Re: Etch timeline is unrealistic because non-free firmware is NOT being dealt with
On Aug 8, 2006, at 4:04 AM, Joseph Neal wrote:
Why do you think people use debian? It's not the most up to date
distro or the most stable (damn close though). Historically
it's been the most free however.
Hunh. What's more stable?
Although I admire the Social Contract a great deal, and I very much
like Debian's policy on free software, that's *not* primarily why I
use it.
I use it mostly for the following reasons, in no particular order:
* Variety of packages. If I want something, Debian probably has it,
or at least something that will do the job I have in mind.
* Much, *much* better package management systems than SuSE/Red Hat
* Packages that don't pull in everything-and-the-kitchen-sink as
dependencies (SuSE, I'm lookin' at you)
* Ability to do a *small* installation--I work largely with Debian on
S/390 systems; usually there are a LOT of these running on a single
piece of hardware under z/VM, and I want to keep the footprints of
the individual guests small. SuSE won't even install on the S/390
without 256M RAM and 4.5 GB disk, I think. I can run a useful Debian
guest in 24M/400M, and a single-purpose one with less than 200MB of
disk space.
* Ability to install the system without a graphical interface. I'm
working from rural Canada over a satellite link; OK throughput but
AWFUL latency. SuSE pretty much requires you to use VNC to install
Linux/390; that's immensely more painful than an ssh + ncurses
interface when you have 600ms minimum latency.

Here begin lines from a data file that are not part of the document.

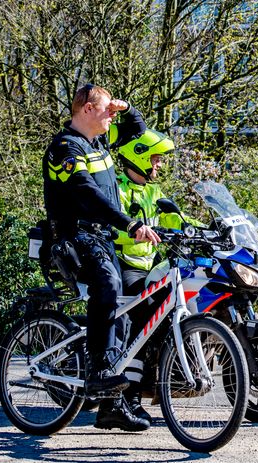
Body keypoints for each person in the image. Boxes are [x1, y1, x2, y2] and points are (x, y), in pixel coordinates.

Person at [42, 84, 161, 432]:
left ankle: (112, 408)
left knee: (124, 311)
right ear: (87, 110)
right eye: (106, 110)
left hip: (101, 239)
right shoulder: (65, 148)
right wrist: (128, 223)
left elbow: (140, 134)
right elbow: (86, 193)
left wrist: (126, 109)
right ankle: (98, 371)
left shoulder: (99, 144)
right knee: (108, 285)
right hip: (75, 238)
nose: (111, 116)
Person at [113, 129, 204, 422]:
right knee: (140, 321)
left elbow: (176, 219)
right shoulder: (118, 189)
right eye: (155, 158)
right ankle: (127, 397)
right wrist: (137, 233)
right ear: (138, 156)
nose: (159, 164)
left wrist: (206, 230)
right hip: (123, 266)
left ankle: (158, 375)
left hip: (148, 269)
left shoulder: (154, 192)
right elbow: (112, 226)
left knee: (166, 314)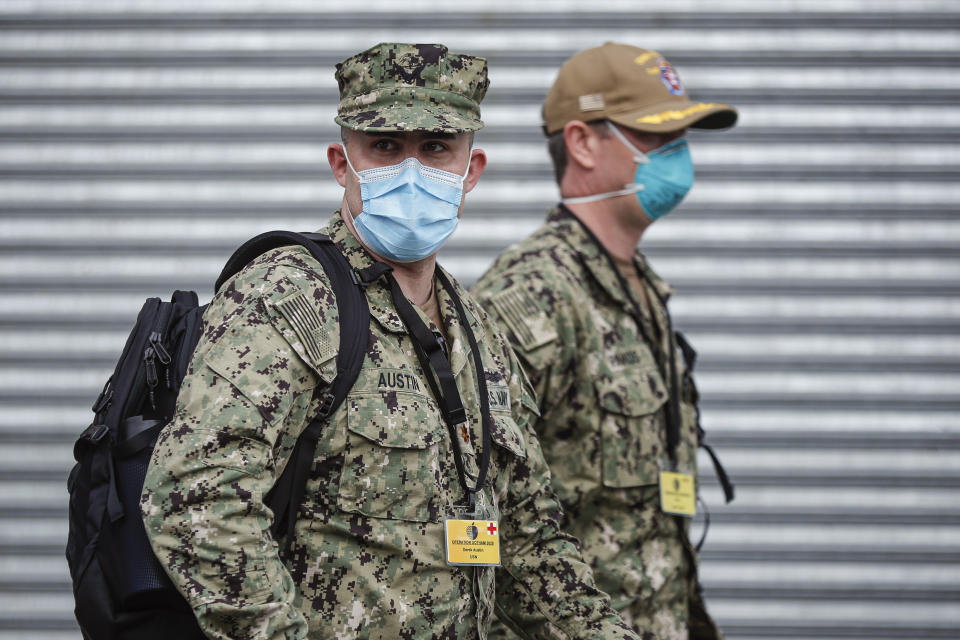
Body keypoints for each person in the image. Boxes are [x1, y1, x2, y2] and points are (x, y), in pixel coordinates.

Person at [140, 42, 641, 640]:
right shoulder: (287, 300)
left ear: (470, 170)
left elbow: (529, 535)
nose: (410, 170)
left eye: (435, 149)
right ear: (340, 162)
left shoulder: (476, 331)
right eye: (384, 147)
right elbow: (194, 500)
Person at [472, 43, 738, 640]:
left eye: (682, 138)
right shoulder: (531, 297)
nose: (679, 157)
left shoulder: (639, 285)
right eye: (657, 138)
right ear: (584, 143)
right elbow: (483, 513)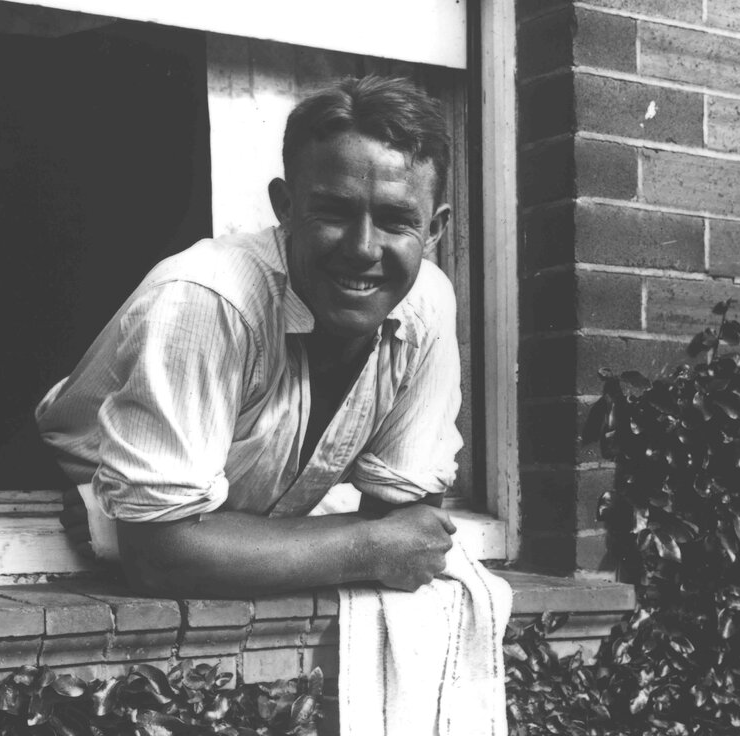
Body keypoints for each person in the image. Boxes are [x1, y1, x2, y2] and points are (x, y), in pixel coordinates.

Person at [36, 75, 462, 599]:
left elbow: (412, 533)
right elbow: (160, 561)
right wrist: (366, 545)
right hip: (46, 529)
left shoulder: (424, 303)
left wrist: (207, 542)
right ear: (285, 206)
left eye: (396, 221)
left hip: (200, 517)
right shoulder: (204, 298)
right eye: (334, 212)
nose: (362, 249)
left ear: (435, 230)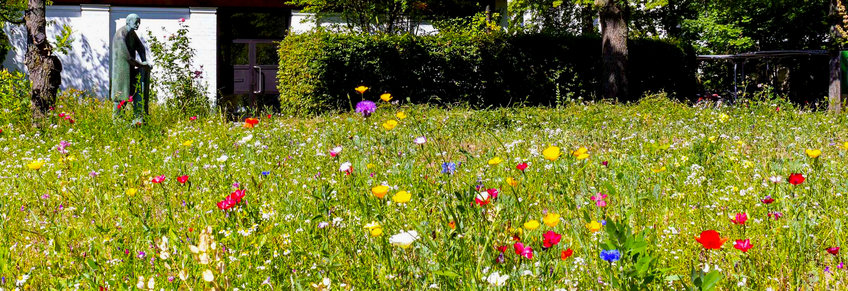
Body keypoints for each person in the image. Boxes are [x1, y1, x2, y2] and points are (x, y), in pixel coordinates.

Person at [110, 13, 150, 123]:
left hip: (130, 69)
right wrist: (142, 65)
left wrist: (144, 60)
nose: (138, 25)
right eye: (136, 22)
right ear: (128, 22)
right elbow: (127, 57)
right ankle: (117, 121)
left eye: (139, 23)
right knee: (121, 95)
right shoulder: (120, 35)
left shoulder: (132, 34)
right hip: (121, 71)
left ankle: (138, 119)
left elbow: (141, 48)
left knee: (131, 92)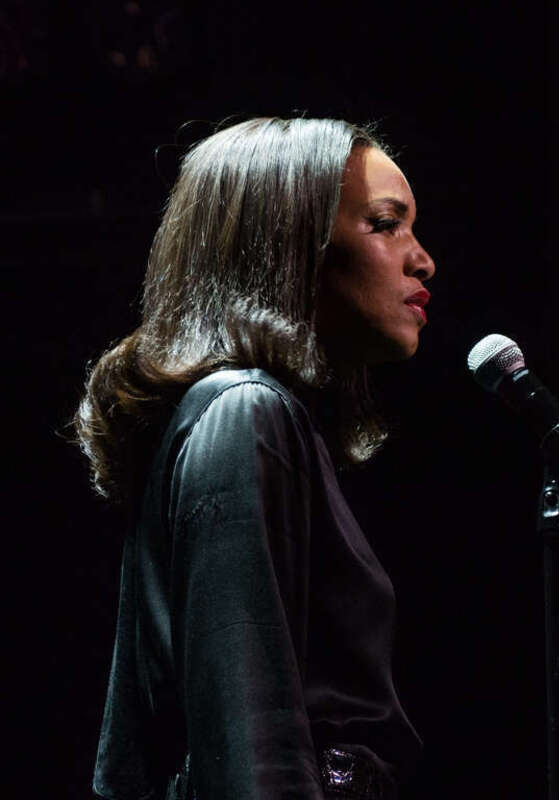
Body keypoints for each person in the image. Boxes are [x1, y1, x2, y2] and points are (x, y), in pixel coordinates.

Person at [74, 116, 435, 799]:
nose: (422, 259)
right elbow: (251, 741)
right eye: (386, 224)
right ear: (290, 244)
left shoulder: (250, 418)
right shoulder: (245, 416)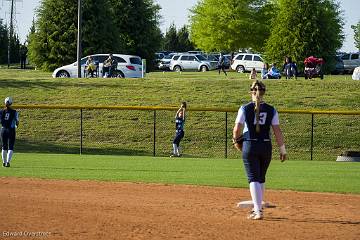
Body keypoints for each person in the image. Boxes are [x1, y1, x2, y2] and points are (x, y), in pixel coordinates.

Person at [232, 80, 286, 220]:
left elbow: (237, 129)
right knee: (261, 178)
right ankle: (259, 208)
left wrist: (236, 142)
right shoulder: (271, 109)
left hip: (250, 144)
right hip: (266, 146)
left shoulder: (244, 108)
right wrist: (282, 149)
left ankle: (257, 210)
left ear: (252, 92)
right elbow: (277, 131)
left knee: (253, 178)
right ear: (263, 93)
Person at [1, 97, 19, 168]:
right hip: (11, 130)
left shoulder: (1, 111)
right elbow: (17, 122)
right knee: (10, 146)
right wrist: (16, 125)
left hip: (3, 130)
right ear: (11, 103)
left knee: (4, 146)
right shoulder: (14, 112)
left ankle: (3, 162)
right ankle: (8, 162)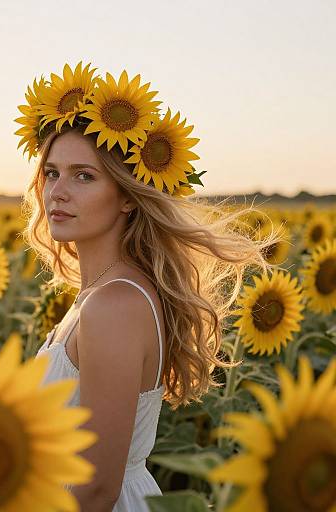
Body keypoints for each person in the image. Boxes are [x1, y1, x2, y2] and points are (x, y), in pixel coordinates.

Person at [17, 63, 280, 511]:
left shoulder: (114, 305)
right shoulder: (100, 294)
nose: (57, 192)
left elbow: (97, 489)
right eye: (53, 172)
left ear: (126, 196)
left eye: (84, 176)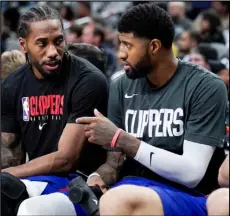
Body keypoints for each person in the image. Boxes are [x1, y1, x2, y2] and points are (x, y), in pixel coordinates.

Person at [76, 3, 228, 216]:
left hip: (186, 193)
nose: (120, 54)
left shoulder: (206, 87)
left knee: (118, 200)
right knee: (45, 205)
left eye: (128, 45)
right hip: (129, 186)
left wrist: (121, 138)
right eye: (120, 44)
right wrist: (97, 177)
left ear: (154, 47)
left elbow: (192, 172)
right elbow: (114, 164)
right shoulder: (121, 86)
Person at [1, 4, 108, 178]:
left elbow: (66, 159)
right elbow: (9, 152)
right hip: (32, 179)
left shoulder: (88, 80)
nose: (52, 52)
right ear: (23, 45)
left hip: (79, 181)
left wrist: (8, 174)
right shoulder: (11, 85)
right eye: (42, 43)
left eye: (58, 41)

* And--and this one *does* touch on its being free software--you
don't have to pay to play. SuSE and RH do let you get their S/390
distros for free, but in order to apply service you need a support
contract to get to the sites that host the service packs[*]. The
support contracts, while reasonable for mainframe software, are
pretty painful if you're a mainframe user who doesn't necessarily
care about using Linux as such, but who wants services that it's
easier to provide with Linux. That's really the market I'm targeting
with my Debian appliances--we give away prepackaged Debian virtual
machines (for use under z/VM on s390) which generally provide one
service, and that you can install more or less as a black box with
little prior knowledge of Linux. I can get a stable platform--with
frequent security updates--to use as my baseline when developing
these things, and then we can sell support for these single-function
appliances for very cheap compared to what you'd pay RH or SuSE for
Linux support.
I use debian because I see free
software as ethical software. From my POV, putting non-free modules
into the kernel without labeling them as such is not unlike putting
pork in a kosher sausage. It's a betrayal of trust.
I'm afraid you'd be screwing your users either way.
IMHO you should stick to what makes debian unique, the uncompromising
commitment to only distributing under open licenses. Users who find
their hardware unsupported can go elsewhere. Open source zealots who
want their software pure have debian.
I don't consider myself an Open Source Zealot. "Purity" doesn't
interest me a lot. On the other hand, being confident that I *can*
redistribute whatever tools I installed via apt from main to make my
appliance work, that's a very nice feature.
My position on non-free firmware is that distributing it certainly
seems, to my untrained eye, to violate the Social Contract, and this
needs to be addressed somehow, whether by dropping support for those
devices, amending the Contract, or seeking a temporary waiver (or
something else I haven't seen proposed or thought of). I *don't*
think it's a good idea to just ignore it and hope no one notices
there's a problem. And I don't have enough knowledge of the issues
to clearly favor one alternative over the others.
Adam
[*] Presumably, once the GPL or other Free-Software-Licensed stuff
was factored out and identified, other people could make it
available, but no one actually does. Probably because if you care
enough about running Linux on a mainframe that you want a vendor-
supported Linux environment (my company, among others, will sell you
support for Debian, but of course this doesn't come from the vendor),
the support costs do not seem particularly onerous.